Francesco Pappalardo, from the University of Catania, presented ERAMET as a concrete example of an ecosystem supporting pediatric rare disease research and the application of New Approach Methodologies, or NAMs.

The presentation highlighted ERAMET’s vision: to deliver an ecosystem that can support regulatory submissions and the assessment of model-informed approaches applied to pediatric and orphan drug development. This vision is built around data-driven interrogation of scientific information and stronger support for the selection, implementation, performance assessment and benchmarking of modelling and simulation tools.

ERAMET is structured around three main pillars: a repository connecting questions, data and methods; the development and validation of high-quality standards for data and methods; and an AI-based approach to automate data collection and credibility assessment.

As part of the presentation, UISS-AT was showcased as a practical example of how NAMs can support rare disease research. UISS-AT is a mechanistic, agent-based digital patient model developed within the UISS platform for Ataxia-Telangiectasia, a rare autosomal recessive disease caused by mutations in the ATM gene. The model integrates key disease features such as immune dysfunction, chronic inflammation, progressive neurodegeneration and clinical progression.

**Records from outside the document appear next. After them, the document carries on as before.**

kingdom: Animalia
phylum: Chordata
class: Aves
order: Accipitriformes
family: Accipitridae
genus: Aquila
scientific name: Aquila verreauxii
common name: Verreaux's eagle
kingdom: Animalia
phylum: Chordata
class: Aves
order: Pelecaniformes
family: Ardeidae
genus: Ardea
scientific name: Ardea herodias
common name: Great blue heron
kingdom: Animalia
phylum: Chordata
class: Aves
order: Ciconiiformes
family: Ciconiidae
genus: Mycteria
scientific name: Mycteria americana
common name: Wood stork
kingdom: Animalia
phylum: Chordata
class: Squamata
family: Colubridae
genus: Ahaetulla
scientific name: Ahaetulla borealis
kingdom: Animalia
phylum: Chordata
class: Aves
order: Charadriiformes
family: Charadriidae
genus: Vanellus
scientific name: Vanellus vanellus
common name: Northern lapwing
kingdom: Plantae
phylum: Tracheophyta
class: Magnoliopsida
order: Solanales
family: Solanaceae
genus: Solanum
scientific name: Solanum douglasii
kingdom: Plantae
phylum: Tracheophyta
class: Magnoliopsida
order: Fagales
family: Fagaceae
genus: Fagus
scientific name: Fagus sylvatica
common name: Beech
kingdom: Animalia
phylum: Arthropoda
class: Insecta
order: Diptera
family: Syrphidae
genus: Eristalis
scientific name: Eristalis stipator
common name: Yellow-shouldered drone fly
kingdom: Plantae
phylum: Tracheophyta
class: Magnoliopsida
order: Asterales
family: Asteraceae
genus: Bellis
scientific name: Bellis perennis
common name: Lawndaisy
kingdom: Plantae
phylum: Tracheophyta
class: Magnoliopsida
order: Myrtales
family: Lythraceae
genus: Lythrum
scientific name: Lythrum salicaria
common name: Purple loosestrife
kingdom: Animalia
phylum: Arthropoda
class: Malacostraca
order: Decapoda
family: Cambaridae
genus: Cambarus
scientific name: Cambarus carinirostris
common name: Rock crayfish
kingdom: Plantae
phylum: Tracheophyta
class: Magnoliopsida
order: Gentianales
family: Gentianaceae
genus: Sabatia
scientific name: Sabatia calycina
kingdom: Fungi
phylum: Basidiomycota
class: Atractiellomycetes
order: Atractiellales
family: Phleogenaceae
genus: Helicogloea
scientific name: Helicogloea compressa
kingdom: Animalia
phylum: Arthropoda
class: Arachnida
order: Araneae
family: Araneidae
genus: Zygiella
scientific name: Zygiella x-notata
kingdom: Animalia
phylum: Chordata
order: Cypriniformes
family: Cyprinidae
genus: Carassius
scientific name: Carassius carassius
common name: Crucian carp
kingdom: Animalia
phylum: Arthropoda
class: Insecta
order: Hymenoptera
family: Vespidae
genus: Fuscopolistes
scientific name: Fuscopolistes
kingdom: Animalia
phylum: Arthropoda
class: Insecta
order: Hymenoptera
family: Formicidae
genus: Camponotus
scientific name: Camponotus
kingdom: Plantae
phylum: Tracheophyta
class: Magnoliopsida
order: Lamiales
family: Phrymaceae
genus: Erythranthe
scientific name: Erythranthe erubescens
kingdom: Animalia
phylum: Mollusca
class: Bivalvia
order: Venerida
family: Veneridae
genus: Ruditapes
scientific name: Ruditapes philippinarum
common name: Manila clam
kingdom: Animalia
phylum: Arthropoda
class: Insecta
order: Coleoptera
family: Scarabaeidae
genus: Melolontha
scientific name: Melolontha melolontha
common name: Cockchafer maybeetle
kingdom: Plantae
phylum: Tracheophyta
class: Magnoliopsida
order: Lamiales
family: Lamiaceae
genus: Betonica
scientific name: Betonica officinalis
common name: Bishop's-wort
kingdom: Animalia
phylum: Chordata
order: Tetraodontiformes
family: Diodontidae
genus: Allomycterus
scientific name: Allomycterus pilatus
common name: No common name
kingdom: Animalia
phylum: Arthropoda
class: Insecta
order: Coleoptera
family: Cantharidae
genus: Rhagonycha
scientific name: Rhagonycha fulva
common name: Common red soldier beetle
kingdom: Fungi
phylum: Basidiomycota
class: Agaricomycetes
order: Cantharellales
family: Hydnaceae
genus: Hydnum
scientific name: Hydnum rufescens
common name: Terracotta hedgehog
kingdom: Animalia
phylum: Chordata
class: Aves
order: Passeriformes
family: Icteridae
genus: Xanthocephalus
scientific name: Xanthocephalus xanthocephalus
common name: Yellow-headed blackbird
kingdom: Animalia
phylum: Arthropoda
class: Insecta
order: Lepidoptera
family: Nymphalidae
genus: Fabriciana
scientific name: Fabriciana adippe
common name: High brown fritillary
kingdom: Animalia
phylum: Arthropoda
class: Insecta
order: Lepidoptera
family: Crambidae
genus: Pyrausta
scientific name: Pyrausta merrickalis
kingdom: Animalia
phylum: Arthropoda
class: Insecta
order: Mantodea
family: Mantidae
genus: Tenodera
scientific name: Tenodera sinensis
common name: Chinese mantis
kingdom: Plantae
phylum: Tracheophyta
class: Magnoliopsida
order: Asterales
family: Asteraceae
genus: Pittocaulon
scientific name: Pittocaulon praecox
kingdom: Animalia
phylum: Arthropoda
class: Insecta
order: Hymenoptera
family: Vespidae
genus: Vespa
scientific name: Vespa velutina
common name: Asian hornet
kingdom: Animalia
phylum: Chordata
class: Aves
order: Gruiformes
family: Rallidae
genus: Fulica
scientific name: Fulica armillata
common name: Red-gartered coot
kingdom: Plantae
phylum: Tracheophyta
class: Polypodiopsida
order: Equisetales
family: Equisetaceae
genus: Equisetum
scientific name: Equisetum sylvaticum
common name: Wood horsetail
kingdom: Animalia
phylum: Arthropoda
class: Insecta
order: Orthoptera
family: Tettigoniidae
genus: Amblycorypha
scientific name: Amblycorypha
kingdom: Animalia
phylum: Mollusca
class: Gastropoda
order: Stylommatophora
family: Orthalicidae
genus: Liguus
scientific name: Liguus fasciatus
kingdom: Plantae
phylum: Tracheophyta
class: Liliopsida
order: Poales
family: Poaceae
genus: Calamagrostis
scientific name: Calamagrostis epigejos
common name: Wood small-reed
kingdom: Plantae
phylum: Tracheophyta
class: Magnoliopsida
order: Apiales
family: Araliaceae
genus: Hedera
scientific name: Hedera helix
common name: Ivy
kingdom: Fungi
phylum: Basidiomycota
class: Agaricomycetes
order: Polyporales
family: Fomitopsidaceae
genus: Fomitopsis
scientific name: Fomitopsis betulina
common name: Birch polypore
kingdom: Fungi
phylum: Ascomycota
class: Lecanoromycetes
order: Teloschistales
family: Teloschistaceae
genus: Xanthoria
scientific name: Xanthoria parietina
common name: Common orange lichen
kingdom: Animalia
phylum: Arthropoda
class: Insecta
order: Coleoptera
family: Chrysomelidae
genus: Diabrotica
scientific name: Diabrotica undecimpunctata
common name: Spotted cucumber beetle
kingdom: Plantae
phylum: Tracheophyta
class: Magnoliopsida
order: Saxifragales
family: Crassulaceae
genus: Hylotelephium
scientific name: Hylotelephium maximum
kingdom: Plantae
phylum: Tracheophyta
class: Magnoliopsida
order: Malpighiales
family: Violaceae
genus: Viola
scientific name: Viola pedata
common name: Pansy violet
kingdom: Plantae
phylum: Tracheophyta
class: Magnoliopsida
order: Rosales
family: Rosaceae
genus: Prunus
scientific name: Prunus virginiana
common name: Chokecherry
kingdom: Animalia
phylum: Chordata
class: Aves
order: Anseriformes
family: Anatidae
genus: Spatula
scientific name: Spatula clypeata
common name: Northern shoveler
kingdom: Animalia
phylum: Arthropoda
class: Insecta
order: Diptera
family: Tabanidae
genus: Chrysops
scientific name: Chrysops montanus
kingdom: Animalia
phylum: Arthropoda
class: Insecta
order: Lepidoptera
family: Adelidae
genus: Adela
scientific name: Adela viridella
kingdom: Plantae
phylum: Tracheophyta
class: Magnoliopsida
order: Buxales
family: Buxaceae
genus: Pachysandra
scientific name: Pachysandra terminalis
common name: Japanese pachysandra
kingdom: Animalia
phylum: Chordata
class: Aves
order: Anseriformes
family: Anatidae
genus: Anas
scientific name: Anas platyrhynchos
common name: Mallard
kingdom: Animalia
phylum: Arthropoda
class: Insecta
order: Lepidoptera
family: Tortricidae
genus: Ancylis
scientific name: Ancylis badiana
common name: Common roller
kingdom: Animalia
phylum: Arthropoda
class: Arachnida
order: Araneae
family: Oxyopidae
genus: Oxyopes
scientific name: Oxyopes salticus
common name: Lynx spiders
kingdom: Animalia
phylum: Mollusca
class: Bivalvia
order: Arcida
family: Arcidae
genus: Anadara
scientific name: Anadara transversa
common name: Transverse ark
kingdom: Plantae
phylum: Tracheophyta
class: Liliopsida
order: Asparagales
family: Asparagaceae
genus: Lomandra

The presentation also showed how UISS-AT can reproduce key hallmarks of Ataxia-Telangiectasia and support the virtual evaluation of treatment strategies, including timing, duration, dosing regimens and variability across virtual patient populations. This demonstrates how in silico models can contribute to rare disease NAMs by integrating fragmented biological knowledge, generating evidence when patient data are scarce, supporting dose optimisation and trial design, and helping to de-risk rare disease clinical development.

By presenting ERAMET alongside this concrete example, Francesco Pappalardo underlined the project’s role in advancing model-informed, human-relevant and non-animal methodologies for pediatric rare diseases. ERAMET aims to strengthen the bridge between scientific innovation, regulatory needs and patient-centred drug development, contributing to a more robust ecosystem for the future of pediatric and orphan medicine.